Politique

Présidentielles : des Roumains désenchantés

Article publié le 4 décembre 2009
Article publié le 4 décembre 2009
Le 6 décembre 2009, les Roumains devront choisir leur nouveau président pour la première fois depuis leur entrée dans l’UE en 2007. Pour un peuple plus sceptique que jamais, il s’agit du choix politique le plus ardu de l’après-communisme.

Entre l’actuel président, Traian Basescu (Parti démocrate libéral, centre-droit) et le candidat de l’alliance de gauche Mircea Geoana (social démocrate), ancien ministre des affaires étrangères, le cœur des Roumains balance. Ces deux dernières semaines, entre le premier et le deuxième tour des élections présidentielles, de nombreux scandales entre ces deux hommes ont pimenté le débat électoral. Leurs partisans se déchirent à la télévision. En politique, comme à la guerre, tout semble permis et des deux côtés, on l’ouvre grand, ce qui n’est pas sans conséquence.

Du coup, les Roumains sont confus et se remettent en question : « Qui dit la vérité ? », se demandent-ils. « Draguer » les électeurs et les laisser tomber une fois les élections passées, ils connaissent.
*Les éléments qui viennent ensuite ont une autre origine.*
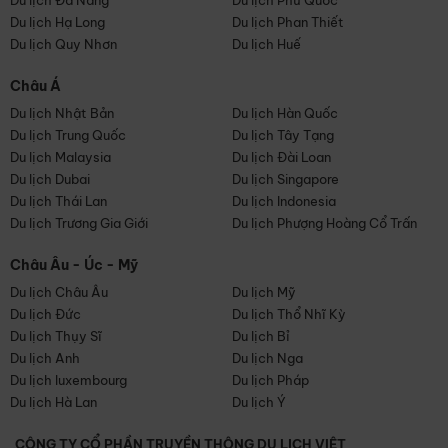
Du lịch Đà Nẵng
Du lịch Phú Quốc
Du lịch Hạ Long
Du lịch Phan Thiết
Du lịch Quy Nhơn
Du lịch Huế
Châu Á
Du lịch Nhật Bản
Du lịch Hàn Quốc
Du lịch Trung Quốc
Du lịch Tây Tạng
Du lịch Malaysia
Du lịch Đài Loan
Du lịch Dubai
Du lịch Singapore
Du lịch Thái Lan
Du lịch Indonesia
Du lịch Trương Gia Giới
Du lịch Phượng Hoàng Cổ Trấn
Châu Âu - Úc - Mỹ
Du lịch Châu Âu
Du lịch Mỹ
Du lịch Đức
Du lịch Thổ Nhĩ Kỳ
Du lịch Thụy Sĩ
Du lịch Bỉ
Du lịch Anh
Du lịch Nga
Du lịch luxembourg
Du lịch Pháp
Du lịch Hà Lan
Du lịch Ý
CÔNG TY CỔ PHẦN TRUYỀN THÔNG DU LỊCH VIỆT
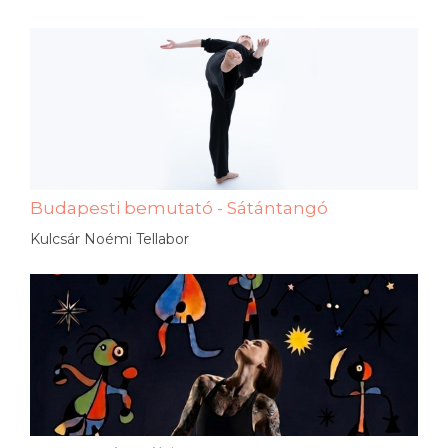
Budapesti bemutató - Sátántangó
Kulcsár Noémi Tellabor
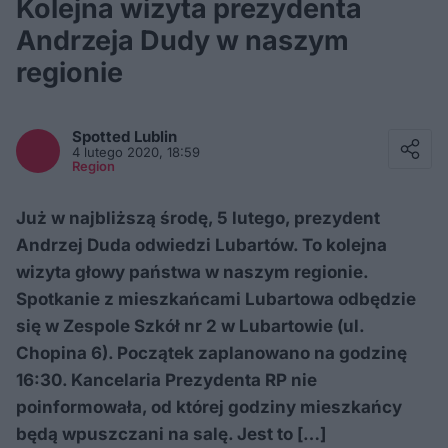
Kolejna wizyta prezydenta
Andrzeja Dudy w naszym
regionie
Facebook
Twitter / X
Spotted
Lublin
E-mail
4 lutego 2020, 18:59
Messenger
Region
Whatsapp
Kopiuj link
Już w najbliższą środę, 5 lutego, prezydent
Andrzej Duda odwiedzi Lubartów. To kolejna
wizyta głowy państwa w naszym regionie.
Spotkanie z mieszkańcami Lubartowa odbędzie
się w Zespole Szkół nr 2 w Lubartowie (ul.
Chopina 6). Początek zaplanowano na godzinę
16:30. Kancelaria Prezydenta RP nie
poinformowała, od której godziny mieszkańcy
będą wpuszczani na salę. Jest to […]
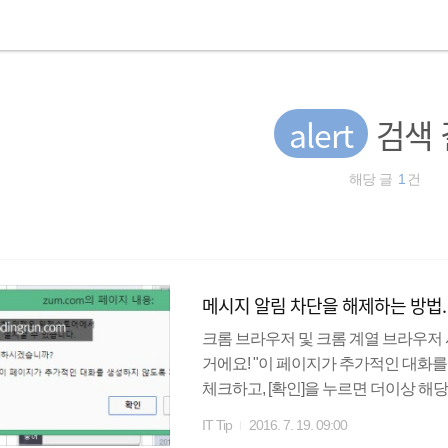
alert
검색 
해당 글
1
건
크롬 브라우저 및 크롬 계열 브라우저
거에요! "이 페이지가 추가적인 대화
체크하고, [확인]을 누르면 더이상 해
알림 차단을 해제하는 방법 브라우저를 열고 
IT Tip
2016. 7. 19. 09:00
는 사용 정보 (쿠키를 포함하여) 삭제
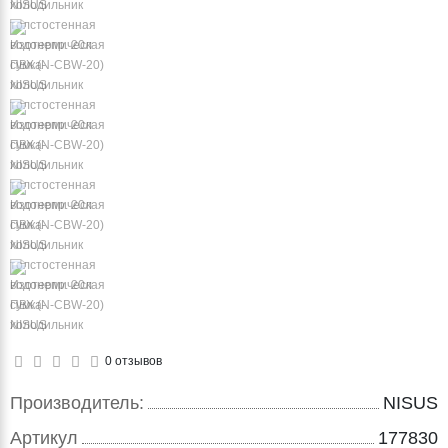
0 отзывов
Производитель:
NISUS
Артикул
177830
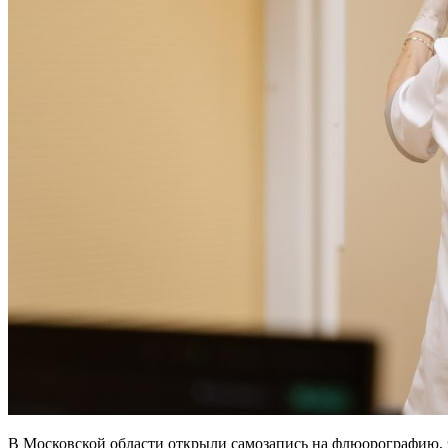
В Московской области открыли самозапись на флюорографию, это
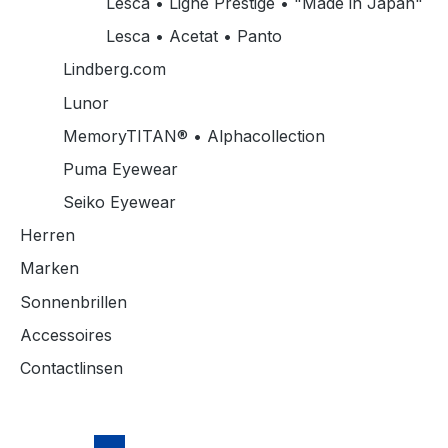
Lesca • Ligne Prestige • "Made in Japan"
Lesca • Acetat • Panto
Lindberg.com
Lunor
MemoryTITAN® • Alphacollection
Puma Eyewear
Seiko Eyewear
Herren
Marken
Sonnenbrillen
Accessoires
Contactlinsen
Les citoyens sont donc plus sceptiques que jamais. Ils doivent choisir entre un candidat à qui l’on reproche ses idées communistes et un autre accusé d’être tyrannique. Vue la situation, ce vote sera donc l’expression démocratique du « moindre mal ». Pourtant, le nouveau président aura bien des défis à relever : sortir le pays de la récession et rétablir l’équilibre politique, après la chute du gouvernement survenue à la mi-octobre.